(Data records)
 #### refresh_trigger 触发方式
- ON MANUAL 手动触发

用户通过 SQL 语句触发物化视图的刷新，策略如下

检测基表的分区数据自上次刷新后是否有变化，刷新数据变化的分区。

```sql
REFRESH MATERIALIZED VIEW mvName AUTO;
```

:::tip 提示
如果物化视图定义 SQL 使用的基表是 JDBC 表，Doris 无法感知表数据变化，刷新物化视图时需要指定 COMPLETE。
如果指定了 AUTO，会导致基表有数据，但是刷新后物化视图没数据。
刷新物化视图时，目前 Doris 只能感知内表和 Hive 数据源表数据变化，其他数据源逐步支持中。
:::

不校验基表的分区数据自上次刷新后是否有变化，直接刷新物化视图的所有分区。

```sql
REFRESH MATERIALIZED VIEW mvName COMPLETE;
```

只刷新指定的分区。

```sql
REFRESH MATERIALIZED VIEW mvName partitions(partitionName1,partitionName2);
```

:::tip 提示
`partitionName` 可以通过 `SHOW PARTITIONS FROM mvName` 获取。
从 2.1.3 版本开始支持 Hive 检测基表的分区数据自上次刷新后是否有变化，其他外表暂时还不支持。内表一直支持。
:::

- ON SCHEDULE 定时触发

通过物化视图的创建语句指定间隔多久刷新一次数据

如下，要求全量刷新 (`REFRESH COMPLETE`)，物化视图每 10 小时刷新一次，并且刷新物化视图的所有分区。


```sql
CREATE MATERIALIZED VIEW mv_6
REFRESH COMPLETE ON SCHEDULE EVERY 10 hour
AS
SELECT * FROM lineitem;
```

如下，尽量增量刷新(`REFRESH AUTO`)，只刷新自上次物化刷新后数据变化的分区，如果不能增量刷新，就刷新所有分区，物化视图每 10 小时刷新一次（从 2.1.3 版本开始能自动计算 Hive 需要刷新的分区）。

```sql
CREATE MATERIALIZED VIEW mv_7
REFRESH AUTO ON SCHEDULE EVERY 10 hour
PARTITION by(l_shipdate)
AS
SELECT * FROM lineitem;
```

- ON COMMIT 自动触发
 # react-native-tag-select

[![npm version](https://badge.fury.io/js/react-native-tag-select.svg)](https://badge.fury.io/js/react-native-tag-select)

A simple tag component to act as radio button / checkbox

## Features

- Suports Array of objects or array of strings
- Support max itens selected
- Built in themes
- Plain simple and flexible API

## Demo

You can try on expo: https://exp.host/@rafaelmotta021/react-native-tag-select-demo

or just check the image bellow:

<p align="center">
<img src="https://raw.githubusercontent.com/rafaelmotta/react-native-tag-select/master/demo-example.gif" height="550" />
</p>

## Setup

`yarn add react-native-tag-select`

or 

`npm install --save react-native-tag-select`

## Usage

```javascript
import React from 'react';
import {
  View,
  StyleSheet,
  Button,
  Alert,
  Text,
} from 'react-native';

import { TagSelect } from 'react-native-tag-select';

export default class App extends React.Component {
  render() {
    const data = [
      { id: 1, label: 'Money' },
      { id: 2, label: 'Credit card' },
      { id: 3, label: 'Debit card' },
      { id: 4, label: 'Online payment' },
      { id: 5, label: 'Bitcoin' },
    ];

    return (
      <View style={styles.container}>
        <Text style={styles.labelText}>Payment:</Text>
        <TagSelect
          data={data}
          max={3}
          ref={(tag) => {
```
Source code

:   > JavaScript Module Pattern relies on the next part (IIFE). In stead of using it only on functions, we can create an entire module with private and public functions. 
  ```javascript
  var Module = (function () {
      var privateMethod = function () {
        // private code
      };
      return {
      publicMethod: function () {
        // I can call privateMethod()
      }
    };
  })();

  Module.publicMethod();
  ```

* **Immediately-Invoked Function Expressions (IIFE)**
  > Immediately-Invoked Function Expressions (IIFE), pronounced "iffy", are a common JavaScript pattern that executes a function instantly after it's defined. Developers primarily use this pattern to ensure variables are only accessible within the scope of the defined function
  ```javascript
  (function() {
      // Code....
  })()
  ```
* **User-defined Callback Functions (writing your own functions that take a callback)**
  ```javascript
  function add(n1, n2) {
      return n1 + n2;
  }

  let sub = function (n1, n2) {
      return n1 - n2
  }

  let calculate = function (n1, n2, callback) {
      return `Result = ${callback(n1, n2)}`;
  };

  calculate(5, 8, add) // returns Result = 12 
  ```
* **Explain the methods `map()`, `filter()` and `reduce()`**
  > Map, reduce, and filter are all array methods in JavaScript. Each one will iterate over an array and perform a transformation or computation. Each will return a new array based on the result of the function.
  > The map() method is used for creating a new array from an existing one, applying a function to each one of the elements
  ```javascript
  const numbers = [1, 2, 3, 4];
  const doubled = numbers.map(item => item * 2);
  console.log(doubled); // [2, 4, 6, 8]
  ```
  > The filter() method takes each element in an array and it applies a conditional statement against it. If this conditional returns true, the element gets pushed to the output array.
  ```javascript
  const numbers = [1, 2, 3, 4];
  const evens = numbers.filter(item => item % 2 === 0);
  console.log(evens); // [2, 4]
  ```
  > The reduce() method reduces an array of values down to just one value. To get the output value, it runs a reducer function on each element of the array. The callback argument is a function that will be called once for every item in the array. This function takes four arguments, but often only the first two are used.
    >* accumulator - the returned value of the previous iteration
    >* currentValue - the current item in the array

• _The task_: Please return every line of the data, unaltered.

• _Task output_:
 #### refresh_trigger 触发方式
- ON MANUAL 手动触发

用户通过 SQL 语句触发物化视图的刷新，策略如下

检测基表的分区数据自上次刷新后是否有变化，刷新数据变化的分区。

```sql
REFRESH MATERIALIZED VIEW mvName AUTO;
```

:::tip 提示
如果物化视图定义 SQL 使用的基表是 JDBC 表，Doris 无法感知表数据变化，刷新物化视图时需要指定 COMPLETE。
如果指定了 AUTO，会导致基表有数据，但是刷新后物化视图没数据。
刷新物化视图时，目前 Doris 只能感知内表和 Hive 数据源表数据变化，其他数据源逐步支持中。
:::

不校验基表的分区数据自上次刷新后是否有变化，直接刷新物化视图的所有分区。

```sql
REFRESH MATERIALIZED VIEW mvName COMPLETE;
```

只刷新指定的分区。

```sql
REFRESH MATERIALIZED VIEW mvName partitions(partitionName1,partitionName2);
```

:::tip 提示
`partitionName` 可以通过 `SHOW PARTITIONS FROM mvName` 获取。
从 2.1.3 版本开始支持 Hive 检测基表的分区数据自上次刷新后是否有变化，其他外表暂时还不支持。内表一直支持。
:::

- ON SCHEDULE 定时触发

通过物化视图的创建语句指定间隔多久刷新一次数据

如下，要求全量刷新 (`REFRESH COMPLETE`)，物化视图每 10 小时刷新一次，并且刷新物化视图的所有分区。


```sql
CREATE MATERIALIZED VIEW mv_6
REFRESH COMPLETE ON SCHEDULE EVERY 10 hour
AS
SELECT * FROM lineitem;
```

如下，尽量增量刷新(`REFRESH AUTO`)，只刷新自上次物化刷新后数据变化的分区，如果不能增量刷新，就刷新所有分区，物化视图每 10 小时刷新一次（从 2.1.3 版本开始能自动计算 Hive 需要刷新的分区）。

```sql
CREATE MATERIALIZED VIEW mv_7
REFRESH AUTO ON SCHEDULE EVERY 10 hour
PARTITION by(l_shipdate)
AS
SELECT * FROM lineitem;
```

- ON COMMIT 自动触发
 # react-native-tag-select

[![npm version](https://badge.fury.io/js/react-native-tag-select.svg)](https://badge.fury.io/js/react-native-tag-select)

A simple tag component to act as radio button / checkbox

## Features

- Suports Array of objects or array of strings
- Support max itens selected
- Built in themes
- Plain simple and flexible API

## Demo

You can try on expo: https://exp.host/@rafaelmotta021/react-native-tag-select-demo

or just check the image bellow:

<p align="center">
<img src="https://raw.githubusercontent.com/rafaelmotta/react-native-tag-select/master/demo-example.gif" height="550" />
</p>

## Setup

`yarn add react-native-tag-select`

or 

`npm install --save react-native-tag-select`

## Usage

```javascript
import React from 'react';
import {
  View,
  StyleSheet,
  Button,
  Alert,
  Text,
} from 'react-native';

import { TagSelect } from 'react-native-tag-select';

export default class App extends React.Component {
  render() {
    const data = [
      { id: 1, label: 'Money' },
      { id: 2, label: 'Credit card' },
      { id: 3, label: 'Debit card' },
      { id: 4, label: 'Online payment' },
      { id: 5, label: 'Bitcoin' },
    ];

    return (
      <View style={styles.container}>
        <Text style={styles.labelText}>Payment:</Text>
        <TagSelect
          data={data}
          max={3}
          ref={(tag) => {
```
Source code

:   > JavaScript Module Pattern relies on the next part (IIFE). In stead of using it only on functions, we can create an entire module with private and public functions. 
  ```javascript
  var Module = (function () {
      var privateMethod = function () {
        // private code
      };
      return {
      publicMethod: function () {
        // I can call privateMethod()
      }
    };
  })();

  Module.publicMethod();
  ```

* **Immediately-Invoked Function Expressions (IIFE)**
  > Immediately-Invoked Function Expressions (IIFE), pronounced "iffy", are a common JavaScript pattern that executes a function instantly after it's defined. Developers primarily use this pattern to ensure variables are only accessible within the scope of the defined function
  ```javascript
  (function() {
      // Code....
  })()
  ```
* **User-defined Callback Functions (writing your own functions that take a callback)**
  ```javascript
  function add(n1, n2) {
      return n1 + n2;
  }

  let sub = function (n1, n2) {
      return n1 - n2
  }

  let calculate = function (n1, n2, callback) {
      return `Result = ${callback(n1, n2)}`;
  };

  calculate(5, 8, add) // returns Result = 12 
  ```
* **Explain the methods `map()`, `filter()` and `reduce()`**
  > Map, reduce, and filter are all array methods in JavaScript. Each one will iterate over an array and perform a transformation or computation. Each will return a new array based on the result of the function.
  > The map() method is used for creating a new array from an existing one, applying a function to each one of the elements
  ```javascript
  const numbers = [1, 2, 3, 4];
  const doubled = numbers.map(item => item * 2);
  console.log(doubled); // [2, 4, 6, 8]
  ```
  > The filter() method takes each element in an array and it applies a conditional statement against it. If this conditional returns true, the element gets pushed to the output array.
  ```javascript
  const numbers = [1, 2, 3, 4];
  const evens = numbers.filter(item => item % 2 === 0);
  console.log(evens); // [2, 4]
  ```
  > The reduce() method reduces an array of values down to just one value. To get the output value, it runs a reducer function on each element of the array. The callback argument is a function that will be called once for every item in the array. This function takes four arguments, but often only the first two are used.
    >* accumulator - the returned value of the previous iteration
    >* currentValue - the current item in the array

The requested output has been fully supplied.